Outcomes of HIV-exposed children in western Kenya: efficacy of prevention of mother to child transmission in a resource-constrained setting.J Acquir Immune Defic Syndr 2010; 54(1):42-50JA
To compare rates of mother to child transmission of HIV and infant survival in women-infant dyads receiving different interventions in a prevention of Mother to Child Transmission (pMTCT) program in western Kenya.
Retrospective cohort study using prospectively collected data stored in an electronic medical record system.
Eighteen HIV clinics in western Kenya.
HIV-exposed infants enrolled between February 2002 and July 2007, at any of the United States Agency for International Development-Academic Model Providing Access To Healthcare partnership clinics.
MAIN OUTCOME MEASURES
Combined endpoint (CE) of infant HIV status and mortality at 3 and 18 months.
Descriptive statistics, chi Fisher exact test, and multivariable modeling.
Between February 2002 and July 2007, 2477 HIV-exposed children were registered for care by the United States Agency for International Development-Academic Model Providing Access To Healthcare partnership pMTCT program before 3 months of age. Median age at enrollment was 6.1 weeks; 50.4% infants were male. By 3 months, 31 of 2477 infants (1.3%) were dead and 183 (7.4%) were lost to follow-up. One thousand (40%) underwent HIV DNA Polymerase Chain Reaction virologic test at a median age of 8.3 weeks: 5% were HIV infected, 89% uninfected, and 6% were indeterminate. Of the 968 infants with specific test results or mortality data at 3 months, the CE of HIV infection or death was reached in 84 of 968 (8.7%) infants. The 3-month CE was significantly impacted (A) by maternal prophylaxis [51 of 752 (6.8%) combination antiretroviral therapy (cART); 8 of 69 (11.6%) single-dose nevirapine (sdNVP); and 25 of 147 (17%) no prophylaxis (P < 0.001)] and (B) by feeding method for the 889 of 968 (91.8%) mother-infant pairs for which feeding choice was documented [5 of 29 (17.2%) exclusive breastfeeding; 13 of 110 (11.8%) mixed feeding; and 54 of 750 (7.2%) formula feeding (P = 0.041)]. Of the 1201 infants > or = 18 months of age: 41 (3.4%) were deceased and 329 (27.4%) were lost to follow-up.
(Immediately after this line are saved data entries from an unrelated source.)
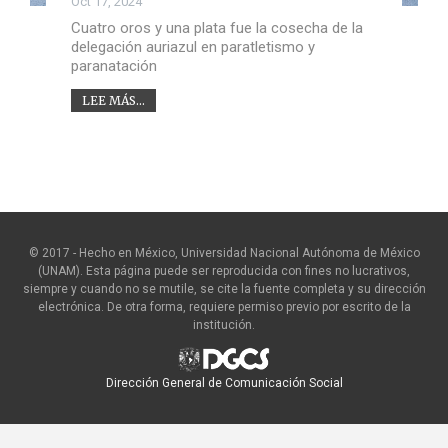
Oct 17, 2024
Cuatro oros y una plata fue la cosecha de la
delegación auriazul en paratletismo y
paranatación
LEE MÁS...
© 2017 - Hecho en México, Universidad Nacional Autónoma de México
(UNAM). Esta página puede ser reproducida con fines no lucrativos,
siempre y cuando no se mutile, se cite la fuente completa y su dirección
electrónica. De otra forma, requiere permiso previo por escrito de la
institución.
Dirección General de Comunicación Social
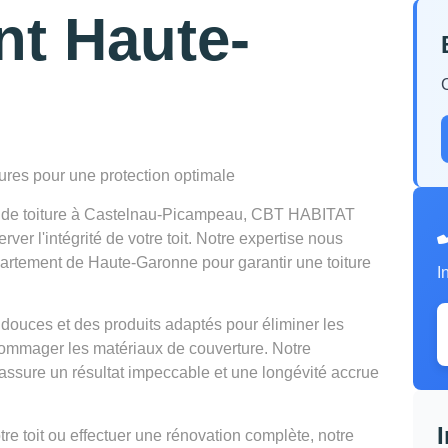
nt Haute-
tures pour une protection optimale
en de toiture à Castelnau-Picampeau, CBT HABITAT
er l'intégrité de votre toit. Notre expertise nous
partement de Haute-Garonne pour garantir une toiture
I
douces et des produits adaptés pour éliminer les
mmager les matériaux de couverture. Notre
ssure un résultat impeccable et une longévité accrue
e toit ou effectuer une rénovation complète, notre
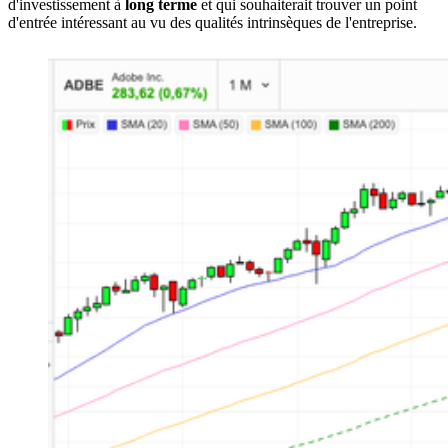
d'investissement à
long
terme
et qui souhaiterait trouver un point
d'entrée intéressant au vu des qualités intrinsèques de l'entreprise.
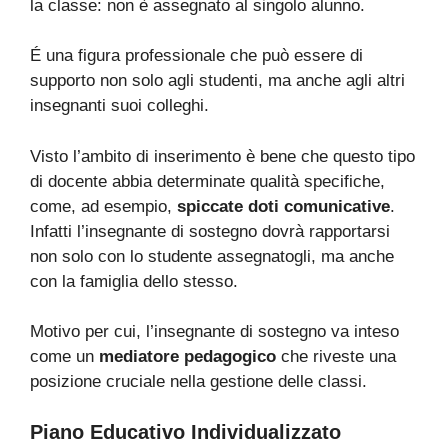
la classe: non è assegnato al singolo alunno.
É una figura professionale che può essere di
supporto non solo agli studenti, ma anche agli altri
insegnanti suoi colleghi.
Visto l’ambito di inserimento è bene che questo tipo
di docente abbia determinate qualità specifiche,
come, ad esempio,
spiccate doti comunicative
.
Infatti l’insegnante di sostegno dovrà rapportarsi
non solo con lo studente assegnatogli, ma anche
con la famiglia dello stesso.
Motivo per cui, l’insegnante di sostegno va inteso
come un
mediatore pedagogico
che riveste una
posizione cruciale nella gestione delle classi.
Piano Educativo Individualizzato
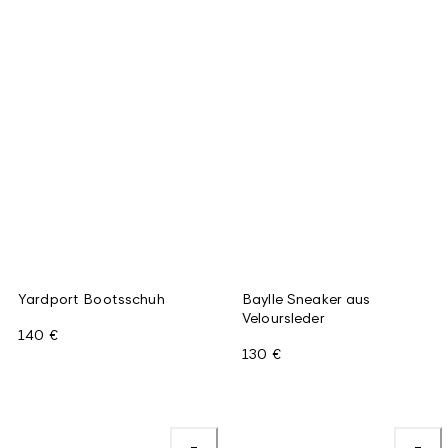
Yardport Bootsschuh
Baylle Sneaker aus
Veloursleder
140 €
130 €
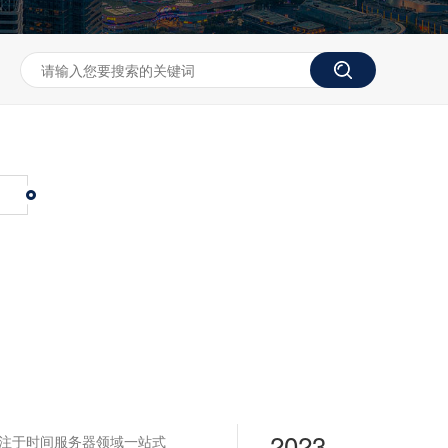
2023
专注于时间服务器领域一站式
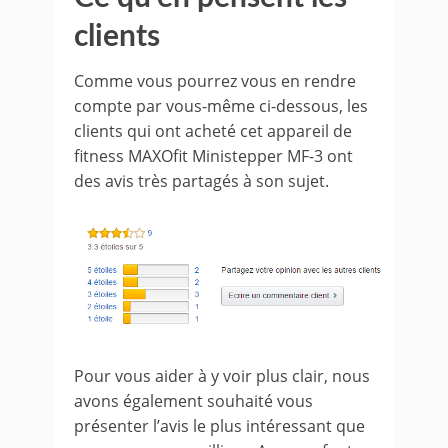
clients
Comme vous pourrez vous en rendre
compte par vous-même ci-dessous, les
clients qui ont acheté cet appareil de
fitness MAXOfit Ministepper MF-3 ont
des avis très partagés à son sujet.
Pour vous aider à y voir plus clair, nous
avons également souhaité vous
présenter l’avis le plus intéressant que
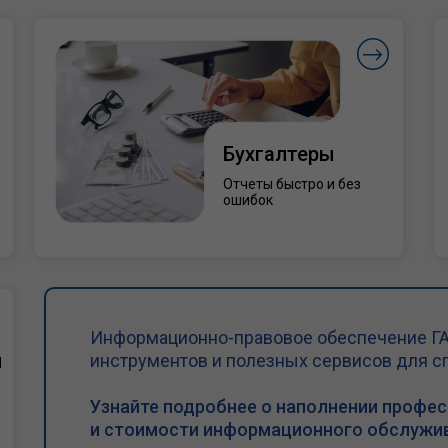
Бухгалтеры
Отчеты быстро и без
ошибок
Информационно-правовое обеспечение ГА
и
инструментов и полезных сервисов для с
Узнайте подробнее о наполнении профе
и стоимости информационного обслужив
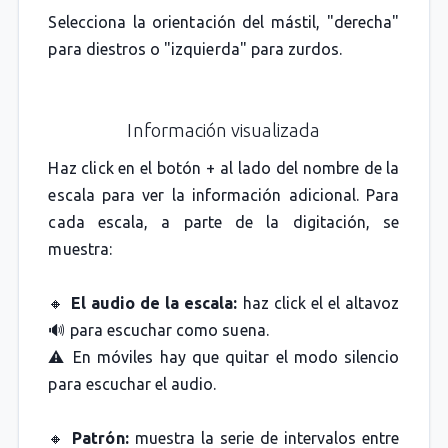
Selecciona la orientación del mástil, "derecha"
para diestros o "izquierda" para zurdos.
Información visualizada
Haz click en el botón + al lado del nombre de la
escala para ver la información adicional. Para
cada escala, a parte de la digitación, se
muestra:
🔸
El audio de la escala:
haz click el el altavoz
🔊 para escuchar como suena.
⚠️ En móviles hay que quitar el modo silencio
para escuchar el audio.
🔸
Patrón:
muestra la serie de intervalos entre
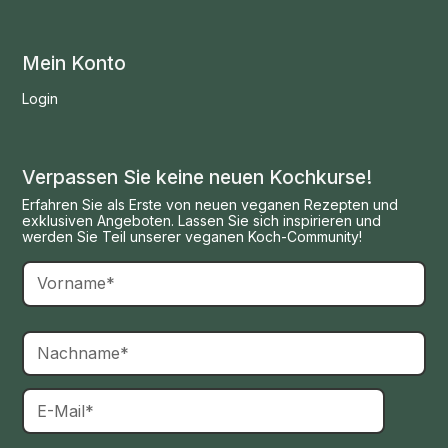
Mein Konto
Login
Verpassen Sie keine neuen Kochkurse!
Erfahren Sie als Erste von neuen veganen Rezepten und
exklusiven Angeboten. Lassen Sie sich inspirieren und
werden Sie Teil unserer veganen Koch-Community!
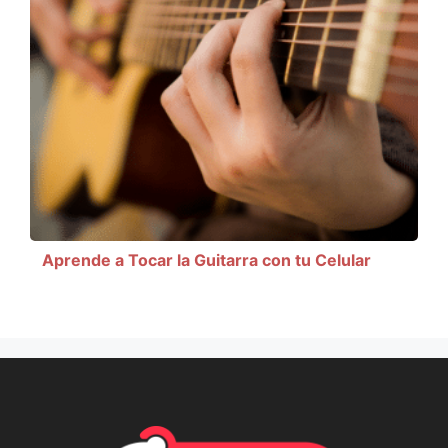
Aprende a Tocar la Guitarra con tu Celular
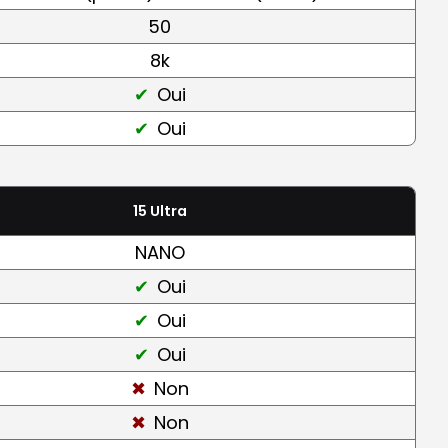
50
8k
Oui
Oui
15 Ultra
NANO
Oui
Oui
Oui
Non
Non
Of 621 of 831 (74.7%) infants tested, 65 (10.5%) were infected resulting in a CE of 103 of 659 (15.6%). CE differed significantly by maternal prophylaxis [52 of 441 (11.8%) for cART; 13 of 96 (13.5%) for sdNVP; and 38 of 122 (31.2%) no therapy group (P < 0.001)] but not by feeding method for the 638 of 659 (96.8%) children with documented feeding choice [7 of 35 (20%) exclusive breastfeeding, 14 of 63 (22.2%) mixed, and 74 of 540 (13.7%) formula (P = 0.131)]. On multivariate analysis, sdNVP (odds ratio: 0.4; 95% confidence interval: 0.2 to 0.8) and cART (odds ratio: 0.3; 95% confidence interval: 0.2 to 0.6) were associated with fewer CE. At 18 months, feeding method was not significantly associated with the CE.
Though ascertainment bias is likely, results strongly suggest a benefit of antiretroviral prophylaxis in reducing infant death and HIV infection, but do not show a benefit at 18-months from the use of formula. There was a high rate of loss to follow up, and adherence to the HIV infant testing protocol was less than 50% indicating the need to address barriers related to infant HIV testing, and to improve outreach and follow-up services.